● **What the exercise asks**: Each line of the material below with the word "thumb" is to be reported.
================
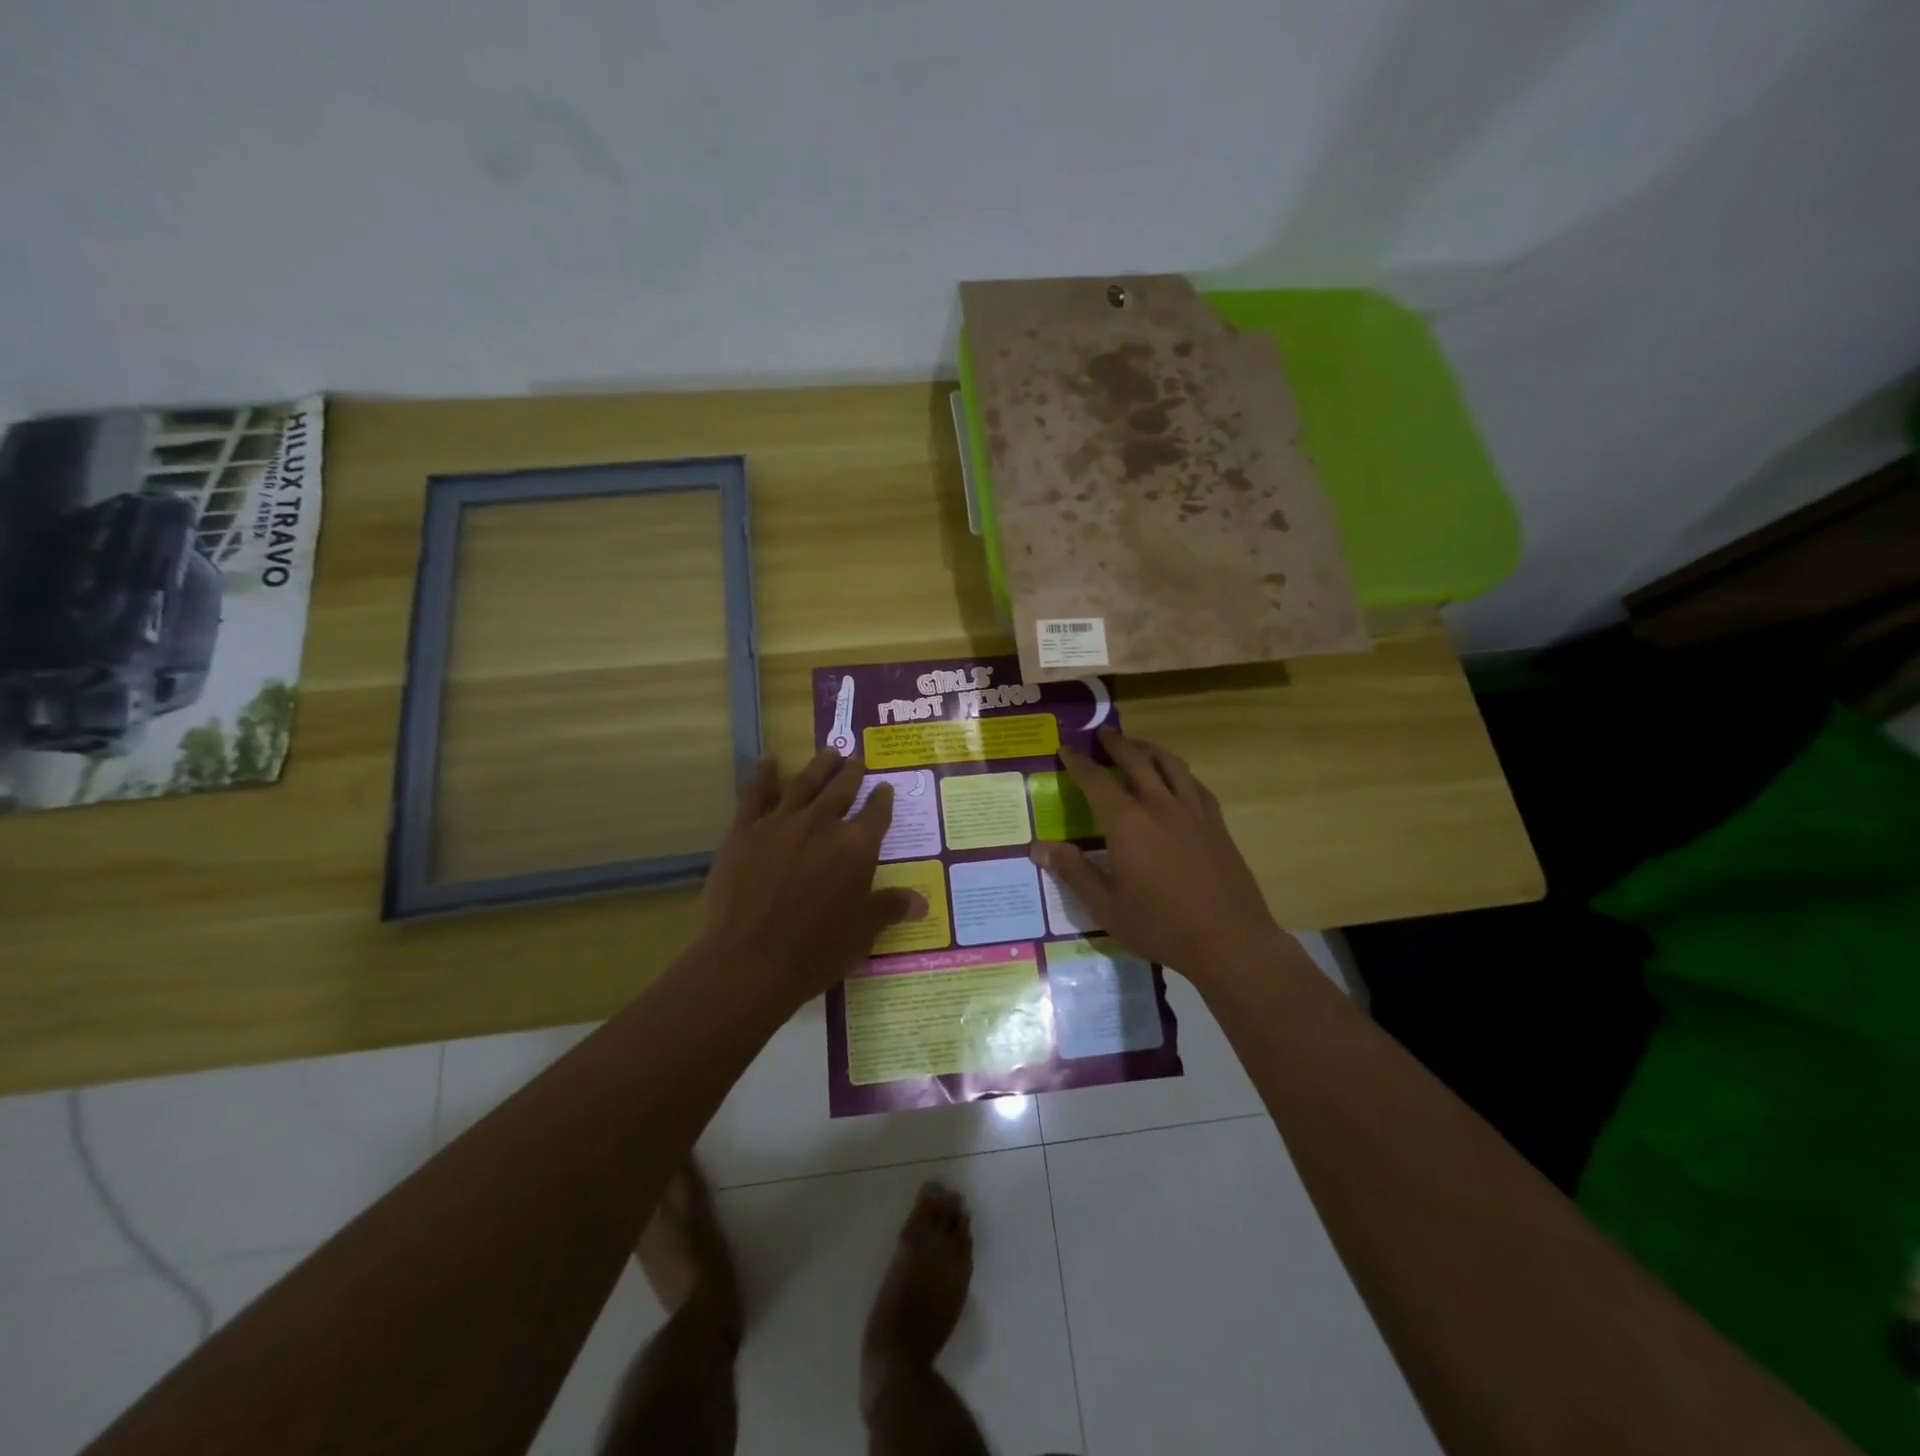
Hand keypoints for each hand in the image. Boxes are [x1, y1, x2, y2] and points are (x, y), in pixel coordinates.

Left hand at [700, 751, 927, 1006]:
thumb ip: (890, 908)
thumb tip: (921, 901)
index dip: (882, 800)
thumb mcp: (863, 932)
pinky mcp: (745, 830)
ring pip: (804, 783)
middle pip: (842, 789)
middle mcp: (822, 824)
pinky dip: (763, 775)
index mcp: (857, 847)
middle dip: (852, 773)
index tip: (884, 788)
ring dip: (819, 766)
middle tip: (856, 758)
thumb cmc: (816, 950)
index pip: (877, 814)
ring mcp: (781, 823)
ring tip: (828, 752)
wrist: (751, 960)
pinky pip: (755, 794)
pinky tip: (769, 762)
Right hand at [1029, 728, 1287, 981]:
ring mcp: (1193, 812)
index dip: (1078, 763)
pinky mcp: (1217, 824)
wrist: (1230, 940)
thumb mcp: (1106, 906)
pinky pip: (1194, 783)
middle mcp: (1160, 806)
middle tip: (1102, 733)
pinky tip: (1176, 779)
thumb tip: (1039, 847)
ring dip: (1149, 749)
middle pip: (1136, 760)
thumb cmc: (1160, 926)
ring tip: (1137, 745)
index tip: (1065, 748)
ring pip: (1170, 764)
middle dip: (1116, 744)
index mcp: (1127, 823)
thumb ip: (1074, 871)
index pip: (1096, 780)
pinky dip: (1177, 771)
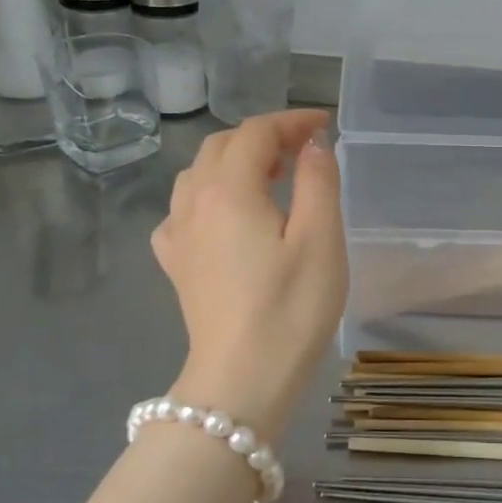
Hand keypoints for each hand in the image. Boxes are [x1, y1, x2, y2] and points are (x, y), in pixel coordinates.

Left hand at [152, 110, 347, 434]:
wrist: (242, 381)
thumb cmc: (291, 308)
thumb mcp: (320, 239)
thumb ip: (318, 180)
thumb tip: (312, 145)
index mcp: (229, 189)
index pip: (256, 133)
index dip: (291, 121)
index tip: (325, 125)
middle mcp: (193, 202)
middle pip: (222, 147)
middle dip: (264, 137)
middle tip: (304, 149)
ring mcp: (178, 235)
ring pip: (199, 174)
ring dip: (235, 162)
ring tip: (272, 176)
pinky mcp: (176, 264)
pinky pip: (185, 210)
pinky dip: (210, 196)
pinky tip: (228, 216)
================
● **Task answer**:
thumb ip: (890, 908)
thumb tip: (921, 901)
thumb mcp: (863, 932)
thumb cmc: (816, 950)
thumb mcp: (1106, 906)
thumb tip: (1039, 847)
thumb cmc: (1160, 926)
thumb ip: (1074, 871)
thumb cmc: (291, 308)
thumb mcp: (320, 239)
thumb ip: (318, 180)
thumb tip: (312, 145)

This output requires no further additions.